(Information shown):
____

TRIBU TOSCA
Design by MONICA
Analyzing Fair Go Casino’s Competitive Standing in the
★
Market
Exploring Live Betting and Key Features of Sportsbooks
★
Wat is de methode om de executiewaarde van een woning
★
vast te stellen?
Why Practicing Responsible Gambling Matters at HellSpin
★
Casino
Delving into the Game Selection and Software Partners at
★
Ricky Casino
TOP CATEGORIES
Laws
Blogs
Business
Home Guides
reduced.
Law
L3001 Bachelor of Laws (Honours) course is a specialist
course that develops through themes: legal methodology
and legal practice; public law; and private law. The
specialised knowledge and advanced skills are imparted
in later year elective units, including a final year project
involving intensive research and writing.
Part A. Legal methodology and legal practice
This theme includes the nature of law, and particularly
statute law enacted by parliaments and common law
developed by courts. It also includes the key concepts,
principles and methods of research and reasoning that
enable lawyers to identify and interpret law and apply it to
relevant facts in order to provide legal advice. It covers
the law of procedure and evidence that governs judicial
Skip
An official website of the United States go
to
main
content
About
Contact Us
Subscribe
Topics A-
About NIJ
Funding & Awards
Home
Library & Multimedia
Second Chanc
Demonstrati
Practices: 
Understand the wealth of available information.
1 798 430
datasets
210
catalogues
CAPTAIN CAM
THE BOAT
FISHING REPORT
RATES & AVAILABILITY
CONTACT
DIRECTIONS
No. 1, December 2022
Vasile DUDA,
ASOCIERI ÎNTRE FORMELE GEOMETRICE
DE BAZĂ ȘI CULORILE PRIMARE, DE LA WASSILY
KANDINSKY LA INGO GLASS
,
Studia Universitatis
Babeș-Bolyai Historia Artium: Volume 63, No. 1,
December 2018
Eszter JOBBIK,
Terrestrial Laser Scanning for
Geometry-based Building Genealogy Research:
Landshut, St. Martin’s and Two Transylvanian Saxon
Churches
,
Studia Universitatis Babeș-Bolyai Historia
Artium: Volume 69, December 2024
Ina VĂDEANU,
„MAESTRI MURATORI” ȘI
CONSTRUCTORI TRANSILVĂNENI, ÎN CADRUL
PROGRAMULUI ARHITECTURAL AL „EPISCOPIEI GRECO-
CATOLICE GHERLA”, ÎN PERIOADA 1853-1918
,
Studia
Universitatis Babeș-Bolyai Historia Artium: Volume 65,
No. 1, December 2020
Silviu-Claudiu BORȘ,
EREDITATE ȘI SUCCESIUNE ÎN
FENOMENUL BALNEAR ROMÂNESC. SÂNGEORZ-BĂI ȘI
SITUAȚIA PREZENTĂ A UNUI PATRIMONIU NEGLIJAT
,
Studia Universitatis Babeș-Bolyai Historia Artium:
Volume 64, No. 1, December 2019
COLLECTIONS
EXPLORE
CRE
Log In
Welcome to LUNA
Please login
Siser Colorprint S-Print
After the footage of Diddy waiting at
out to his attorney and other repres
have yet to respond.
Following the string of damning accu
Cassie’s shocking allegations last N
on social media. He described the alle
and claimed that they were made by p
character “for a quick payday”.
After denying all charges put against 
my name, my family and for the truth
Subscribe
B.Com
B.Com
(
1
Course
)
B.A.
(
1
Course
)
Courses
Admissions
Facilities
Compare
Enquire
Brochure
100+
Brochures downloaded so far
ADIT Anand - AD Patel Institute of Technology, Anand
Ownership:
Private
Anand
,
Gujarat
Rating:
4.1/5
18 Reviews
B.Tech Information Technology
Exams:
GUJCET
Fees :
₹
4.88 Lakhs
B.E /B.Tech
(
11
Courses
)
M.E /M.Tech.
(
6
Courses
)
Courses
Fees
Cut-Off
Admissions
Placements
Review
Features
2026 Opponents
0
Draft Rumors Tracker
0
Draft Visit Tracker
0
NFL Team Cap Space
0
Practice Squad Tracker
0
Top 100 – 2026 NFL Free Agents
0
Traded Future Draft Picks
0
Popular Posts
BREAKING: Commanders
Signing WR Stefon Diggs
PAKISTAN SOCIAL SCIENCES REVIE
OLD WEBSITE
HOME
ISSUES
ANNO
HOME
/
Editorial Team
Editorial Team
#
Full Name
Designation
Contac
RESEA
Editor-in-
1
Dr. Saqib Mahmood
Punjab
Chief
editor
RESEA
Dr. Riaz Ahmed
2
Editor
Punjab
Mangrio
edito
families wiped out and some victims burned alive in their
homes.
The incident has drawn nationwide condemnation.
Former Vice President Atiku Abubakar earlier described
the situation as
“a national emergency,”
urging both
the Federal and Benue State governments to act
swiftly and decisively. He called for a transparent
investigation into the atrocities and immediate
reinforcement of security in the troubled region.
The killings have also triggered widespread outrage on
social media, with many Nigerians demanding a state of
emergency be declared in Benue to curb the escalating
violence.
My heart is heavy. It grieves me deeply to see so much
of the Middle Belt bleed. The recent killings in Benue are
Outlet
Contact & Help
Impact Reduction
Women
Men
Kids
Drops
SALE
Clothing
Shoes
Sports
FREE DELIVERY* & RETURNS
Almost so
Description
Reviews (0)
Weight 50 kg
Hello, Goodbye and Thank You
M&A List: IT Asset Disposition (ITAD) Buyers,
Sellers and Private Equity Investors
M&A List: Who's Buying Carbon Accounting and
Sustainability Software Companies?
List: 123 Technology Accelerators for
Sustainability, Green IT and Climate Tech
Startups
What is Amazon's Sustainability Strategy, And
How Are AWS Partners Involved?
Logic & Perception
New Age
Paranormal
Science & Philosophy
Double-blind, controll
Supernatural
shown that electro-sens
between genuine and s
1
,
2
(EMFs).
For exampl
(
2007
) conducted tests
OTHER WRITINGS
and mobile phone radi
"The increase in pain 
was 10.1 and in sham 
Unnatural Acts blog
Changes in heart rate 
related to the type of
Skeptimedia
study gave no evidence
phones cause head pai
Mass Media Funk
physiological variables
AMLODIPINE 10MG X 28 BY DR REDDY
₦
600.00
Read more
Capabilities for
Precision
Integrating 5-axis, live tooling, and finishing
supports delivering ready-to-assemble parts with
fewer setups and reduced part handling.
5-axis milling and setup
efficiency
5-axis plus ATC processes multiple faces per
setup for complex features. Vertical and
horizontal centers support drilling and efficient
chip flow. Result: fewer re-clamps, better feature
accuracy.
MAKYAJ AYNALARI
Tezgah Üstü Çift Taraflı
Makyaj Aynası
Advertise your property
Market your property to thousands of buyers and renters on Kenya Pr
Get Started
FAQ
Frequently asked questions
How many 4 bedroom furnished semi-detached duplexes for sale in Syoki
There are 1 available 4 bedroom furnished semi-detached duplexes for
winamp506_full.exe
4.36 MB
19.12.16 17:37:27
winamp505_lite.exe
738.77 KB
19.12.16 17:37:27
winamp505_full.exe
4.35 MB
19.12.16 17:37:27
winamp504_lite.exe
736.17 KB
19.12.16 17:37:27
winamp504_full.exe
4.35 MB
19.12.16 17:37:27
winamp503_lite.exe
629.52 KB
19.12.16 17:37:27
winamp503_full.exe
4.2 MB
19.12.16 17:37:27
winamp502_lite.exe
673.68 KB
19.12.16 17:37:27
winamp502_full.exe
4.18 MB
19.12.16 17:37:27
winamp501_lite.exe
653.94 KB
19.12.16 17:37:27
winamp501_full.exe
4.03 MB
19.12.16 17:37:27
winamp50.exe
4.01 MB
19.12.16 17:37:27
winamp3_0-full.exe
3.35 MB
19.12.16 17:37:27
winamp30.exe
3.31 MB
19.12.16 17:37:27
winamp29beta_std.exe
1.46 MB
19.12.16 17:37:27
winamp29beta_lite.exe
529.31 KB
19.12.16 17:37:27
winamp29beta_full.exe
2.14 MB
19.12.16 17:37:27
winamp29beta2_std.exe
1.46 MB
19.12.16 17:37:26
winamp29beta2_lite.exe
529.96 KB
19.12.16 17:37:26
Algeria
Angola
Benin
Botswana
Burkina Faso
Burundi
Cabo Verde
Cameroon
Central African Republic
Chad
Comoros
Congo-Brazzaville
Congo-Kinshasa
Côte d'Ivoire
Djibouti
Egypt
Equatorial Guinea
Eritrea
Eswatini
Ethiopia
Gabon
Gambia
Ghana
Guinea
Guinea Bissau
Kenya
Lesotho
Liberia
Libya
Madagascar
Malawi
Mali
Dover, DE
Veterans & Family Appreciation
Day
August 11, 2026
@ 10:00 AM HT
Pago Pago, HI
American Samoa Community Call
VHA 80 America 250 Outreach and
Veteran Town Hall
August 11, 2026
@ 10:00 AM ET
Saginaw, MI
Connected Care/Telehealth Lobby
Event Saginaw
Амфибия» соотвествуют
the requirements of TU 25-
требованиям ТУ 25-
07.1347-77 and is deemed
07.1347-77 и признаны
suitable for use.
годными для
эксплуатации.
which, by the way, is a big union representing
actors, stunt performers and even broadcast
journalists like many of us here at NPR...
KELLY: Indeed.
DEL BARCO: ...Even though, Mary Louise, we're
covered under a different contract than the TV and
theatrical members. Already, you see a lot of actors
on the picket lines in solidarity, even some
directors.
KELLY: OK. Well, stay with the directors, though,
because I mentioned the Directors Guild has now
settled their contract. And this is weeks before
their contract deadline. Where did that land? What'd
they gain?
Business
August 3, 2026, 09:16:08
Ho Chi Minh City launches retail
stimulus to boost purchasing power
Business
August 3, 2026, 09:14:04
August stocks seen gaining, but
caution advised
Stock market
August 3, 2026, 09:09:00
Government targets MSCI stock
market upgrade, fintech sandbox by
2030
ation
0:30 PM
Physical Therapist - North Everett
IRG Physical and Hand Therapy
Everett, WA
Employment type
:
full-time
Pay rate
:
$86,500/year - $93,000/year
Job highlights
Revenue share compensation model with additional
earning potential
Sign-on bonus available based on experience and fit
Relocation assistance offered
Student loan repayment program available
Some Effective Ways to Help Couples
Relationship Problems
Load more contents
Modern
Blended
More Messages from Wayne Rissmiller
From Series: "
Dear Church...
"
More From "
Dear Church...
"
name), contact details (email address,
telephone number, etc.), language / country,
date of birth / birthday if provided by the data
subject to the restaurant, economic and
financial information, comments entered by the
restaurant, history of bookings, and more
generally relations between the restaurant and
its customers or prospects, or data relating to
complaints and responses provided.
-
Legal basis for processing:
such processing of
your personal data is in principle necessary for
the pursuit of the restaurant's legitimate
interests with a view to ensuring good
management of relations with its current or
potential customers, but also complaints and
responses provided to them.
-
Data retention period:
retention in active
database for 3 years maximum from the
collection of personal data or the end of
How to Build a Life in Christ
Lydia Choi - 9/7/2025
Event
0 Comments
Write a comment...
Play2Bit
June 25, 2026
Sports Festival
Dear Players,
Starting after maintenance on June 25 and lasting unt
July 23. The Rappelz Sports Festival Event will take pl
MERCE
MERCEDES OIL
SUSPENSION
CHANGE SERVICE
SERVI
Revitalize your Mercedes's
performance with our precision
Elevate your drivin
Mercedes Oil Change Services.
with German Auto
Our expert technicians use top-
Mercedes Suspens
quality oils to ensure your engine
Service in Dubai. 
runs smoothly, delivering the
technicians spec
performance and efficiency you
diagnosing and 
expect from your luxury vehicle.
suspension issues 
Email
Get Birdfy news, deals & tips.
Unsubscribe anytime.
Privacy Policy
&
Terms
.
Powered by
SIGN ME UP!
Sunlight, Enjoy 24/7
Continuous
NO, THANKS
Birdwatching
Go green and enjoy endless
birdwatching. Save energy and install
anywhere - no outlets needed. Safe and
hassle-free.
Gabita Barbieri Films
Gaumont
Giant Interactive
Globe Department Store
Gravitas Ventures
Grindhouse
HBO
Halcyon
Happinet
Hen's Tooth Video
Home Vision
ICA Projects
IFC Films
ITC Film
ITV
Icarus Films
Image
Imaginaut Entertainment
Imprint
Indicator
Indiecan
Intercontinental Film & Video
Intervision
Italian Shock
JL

____

(Task to complete):
From the first line of the data above through the line containing "specialised knowledge and", set each line down again exactly; include both ends and omit everything else.

(Written response):
TRIBU TOSCA
Design by MONICA
Analyzing Fair Go Casino’s Competitive Standing in the
★
Market
Exploring Live Betting and Key Features of Sportsbooks
★
Wat is de methode om de executiewaarde van een woning
★
vast te stellen?
Why Practicing Responsible Gambling Matters at HellSpin
★
Casino
Delving into the Game Selection and Software Partners at
★
Ricky Casino
TOP CATEGORIES
Laws
Blogs
Business
Home Guides
reduced.
Law
L3001 Bachelor of Laws (Honours) course is a specialist
course that develops through themes: legal methodology
and legal practice; public law; and private law. The
specialised knowledge and advanced skills are imparted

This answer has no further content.